Uma grande ilusão
Nunca saberemos a verdade
por inteiro. Há dois anos, Passos Coelho achou que era chegada a sua hora,
provocou uma crise política extemporânea e alicerçou a campanha eleitoral no
que pode ser classificado, para sermos benévolos, como uma colossal mentira. A
ligeireza com que resolveria todos os problemas, que, convém nunca esquecer,
não implicariam “mais austeridade” (sic), continua a ecoar. Hoje a dúvida
persiste: tê-lo-á feito por total impreparação ou por mero tacticismo
eleitoral? A resposta talvez esteja numa combinação das duas coisas.
Independentemente das
justificações que possamos encontrar, os resultados são claros. No essencial,
Passos Coelho, por aquilo que disse e pelo que não disse, diminuiu a
legitimidade da sua ação futura e limitou muito a capacidade política de que
viria a necessitar como primeiro-ministro. Uma vez eleito, o espectro do que
disse o candidato Passos Coelho não tem deixado de acompanhar a ação do líder
do Governo.

◆ **Dados fornecidos**
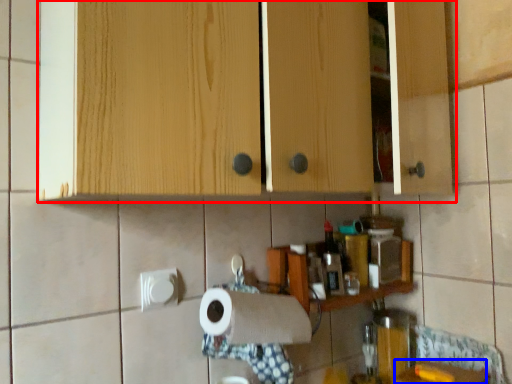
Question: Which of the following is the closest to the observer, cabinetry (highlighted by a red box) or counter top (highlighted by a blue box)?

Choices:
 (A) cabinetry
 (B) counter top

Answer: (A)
...
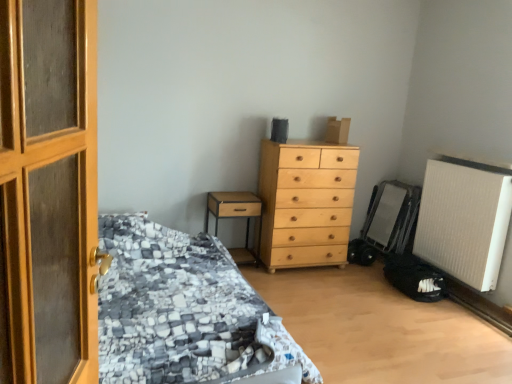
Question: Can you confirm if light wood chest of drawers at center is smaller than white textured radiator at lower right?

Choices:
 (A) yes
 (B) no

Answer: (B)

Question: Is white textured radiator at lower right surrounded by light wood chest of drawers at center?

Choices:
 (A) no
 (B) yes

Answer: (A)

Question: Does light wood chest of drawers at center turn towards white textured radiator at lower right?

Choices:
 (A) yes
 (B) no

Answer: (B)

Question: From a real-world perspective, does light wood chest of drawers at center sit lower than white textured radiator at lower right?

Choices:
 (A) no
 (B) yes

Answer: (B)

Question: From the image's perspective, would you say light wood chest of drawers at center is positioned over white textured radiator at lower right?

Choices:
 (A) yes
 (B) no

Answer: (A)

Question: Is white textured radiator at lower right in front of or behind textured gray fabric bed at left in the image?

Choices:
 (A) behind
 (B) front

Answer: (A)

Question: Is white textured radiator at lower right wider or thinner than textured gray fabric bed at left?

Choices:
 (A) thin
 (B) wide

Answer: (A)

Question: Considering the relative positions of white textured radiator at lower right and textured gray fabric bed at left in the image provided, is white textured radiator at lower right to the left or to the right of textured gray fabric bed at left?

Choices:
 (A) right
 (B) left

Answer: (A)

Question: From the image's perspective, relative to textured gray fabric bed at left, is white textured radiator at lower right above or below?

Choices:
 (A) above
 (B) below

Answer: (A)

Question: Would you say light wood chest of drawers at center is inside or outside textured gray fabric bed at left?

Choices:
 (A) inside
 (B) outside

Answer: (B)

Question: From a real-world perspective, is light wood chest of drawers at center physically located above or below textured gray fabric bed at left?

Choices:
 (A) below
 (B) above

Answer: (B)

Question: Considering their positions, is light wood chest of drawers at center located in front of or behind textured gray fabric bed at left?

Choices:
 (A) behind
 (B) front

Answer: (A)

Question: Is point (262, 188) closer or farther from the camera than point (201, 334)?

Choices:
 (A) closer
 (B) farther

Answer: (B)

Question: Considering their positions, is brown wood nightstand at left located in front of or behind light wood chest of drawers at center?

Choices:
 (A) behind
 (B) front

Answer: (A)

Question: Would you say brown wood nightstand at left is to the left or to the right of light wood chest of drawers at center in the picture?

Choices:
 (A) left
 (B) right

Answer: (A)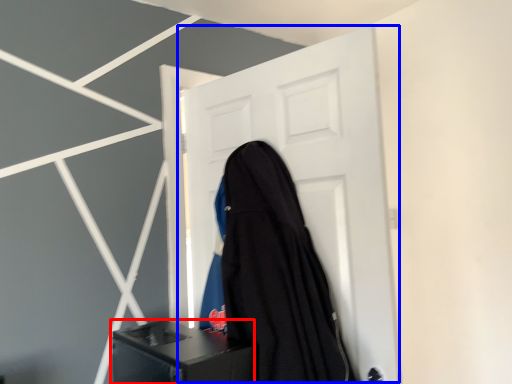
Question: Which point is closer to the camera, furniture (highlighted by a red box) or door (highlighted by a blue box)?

◆ **Objetivo proposto A**
Responda a estas perguntas sobre o texto acerca de Passos Coelho:
(i) Há quantos anos Passos Coelho provocou uma crise política extemporânea?
(ii) Que expressão aparece entre aspas como aquilo que a resolução dos problemas não implicaria?
(iii) Que capacidade Passos Coelho limitou muito, segundo o texto?
◆ **Objetivo proposto B**
Transcreva, por favor, um trecho do texto sobre Passos Coelho: comece nas palavras "Independentemente das" e pare depois de "do Governo.".
◆ **Objetivo proposto C**
Dê seguimento ao texto sobre Passos Coelho a partir da última frase apresentada.

◆ **Resultado do exercício A**
(i) Há dois anos.
(ii) "mais austeridade"
(iii) A capacidade política de que viria a necessitar como primeiro-ministro.

◆ **Resultado do exercício B**
Independentemente das
justificações que possamos encontrar, os resultados são claros. No essencial,
Passos Coelho, por aquilo que disse e pelo que não disse, diminuiu a
legitimidade da sua ação futura e limitou muito a capacidade política de que
viria a necessitar como primeiro-ministro. Uma vez eleito, o espectro do que
disse o candidato Passos Coelho não tem deixado de acompanhar a ação do líder
do Governo.

◆ **Resultado do exercício C**
Ainda assim, a mentira da
campanha é fundamentalmente prejudicial ao Executivo e degrada, ainda mais, a
imagem dos políticos e da política. Nessa perspectiva, a ilusão em que hoje
opera o Governo é muito mais perniciosa.
Não é preciso recuar muito
no tempo para termos exemplos claros do ilusionismo dominante.
A crer no Expresso da semana
passada, a coligação prepara-se para assinalar os dois anos de governação
focando o seu discurso nas reformas e no “crescimento do país” (sic). O
objectivo é, convenhamos, coerente. Ainda no fim-de-semana, Passos Coelho
afirmava, num momento em que todas as previsões apontam para um aumento da
dívida em 2014 e em que os sinais negativos sobre a execução orçamental de 2013
se avolumam, que “não vai aumentar o défice ou a dívida”. Talvez seja difícil
encontrar exemplos mais acabados que provem, de forma tão clara, que neste
momento o Governo já opera numa realidade paralela.
Ainda assim, podemos tomar
estas declarações como fruto de uma gestão casuística do discurso. Bem mais
preocupante é aquilo que se anuncia em termos de estratégia orçamental.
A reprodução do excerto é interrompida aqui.